PROBLEM SET →
1. Answer these questions about the text on spirituality below:
(a) Since the Enlightenment, the way humans sought truth shifted from what kind of authority to what kind?
(b) Which things does the text say most people think of when they hear the word spirituality?
(c) What does the text call one of the greatest misconceptions about the spiritual path?
2. Reproduce the text on spirituality below word for word, from "One of the greatest" to "belief to exist.".

(1) Awakening To The Illusion
Say the word spirituality, and most people think of practices or aesthetics: incense, meditation, robes, beliefs, or symbols. We’ve come to associate it with a kind of identity or something you adopt or opt into, like a philosophy or worldview. But before it was a category, spirituality was a function of being. It simply pointed us back to what is true beneath the human condition. What is, whether we name it or not.
Modern thought inherited a split. Since the Enlightenment, the way humans sought truth shifted— from belief-based authority to logic-based authority. In an effort to organize and make sense of reality, we began increasingly separating our world by classifying everything with labels and definitions. In the process we turned that same lens onto ourselves. Biology names the body. Psychology maps the mind. Sociology prescribes behavior. Chemistry reveals the building blocks. We believe these frameworks because we have been taught that truth and knowing are things to be received rather than remembered. Over time, this becomes the pattern we live inside. We call it the human condition. But it is not our nature. Awakening begins when you recognize the difference between the two.
Each of us are born here without belief, and our conditioning happens so slowly and pervasively that few ever question it. We are taught what the world is, who we are within it, and how we are expected to move through it before we give those labels permission to become our forever truths. The definitions and concepts we inherit feel natural because they arrive before we are able to consciously evaluate them. In a world where so much has already been explained for us, spiritual truth seems optional as if knowing who we are beneath man-made stories is a matter of privilege or preference. Worse, it is treated as unknowable altogether, like a realm exclusive to dreamers or the naive. We become a species convinced it is optional to remember ourselves before the world tells us who we are.
One of the greatest misconceptions about the spiritual path is in thinking it is a form of belief. In practice, spirituality is the process of deconstructing belief in order to return us to what exists beneath the layers of language and societal conditioning. Call it energy, consciousness, awareness, spirit, soul, God… it is our nature. And it does not require belief to exist.
Similarly, whether you call a flower a rose or a person by their name, there is still an essential life behind the label. Names do not create life. Language does not create being. It only attempts to describe what already exists. Somewhere along the way, we began to believe in the label more than the life itself. Titles over wisdom… reputations over inner knowing… conditioning for nature. We mistook what could be named for what was real. Unless we learn to discern what is true from what is learned, we risk living individual and collective lives constructed around myths that were never ours to believe. To self-actualize in this life, we must venture down the path of conscious remembrance.

AVAILABLE DATA →

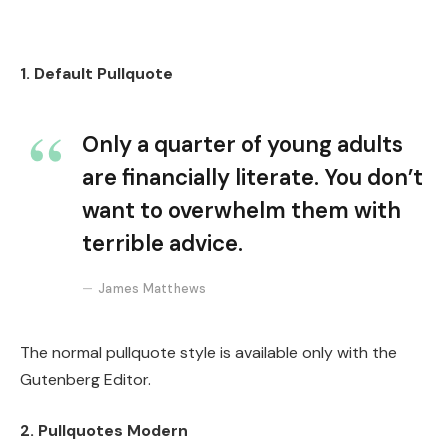
1. Default Pullquote
Only a quarter of young adults
are financially literate. You don’t
want to overwhelm them with
terrible advice.
James Matthews
The normal pullquote style is available only with the
Gutenberg Editor.
2. Pullquotes Modern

TASK-BY-TASK RESULTS →
1.
(a) From belief-based authority to logic-based authority.
(b) Incense, meditation, robes, beliefs, or symbols.
(c) Thinking that the spiritual path is a form of belief.

2.
One of the greatest misconceptions about the spiritual path is in thinking it is a form of belief. In practice, spirituality is the process of deconstructing belief in order to return us to what exists beneath the layers of language and societal conditioning. Call it energy, consciousness, awareness, spirit, soul, God… it is our nature. And it does not require belief to exist.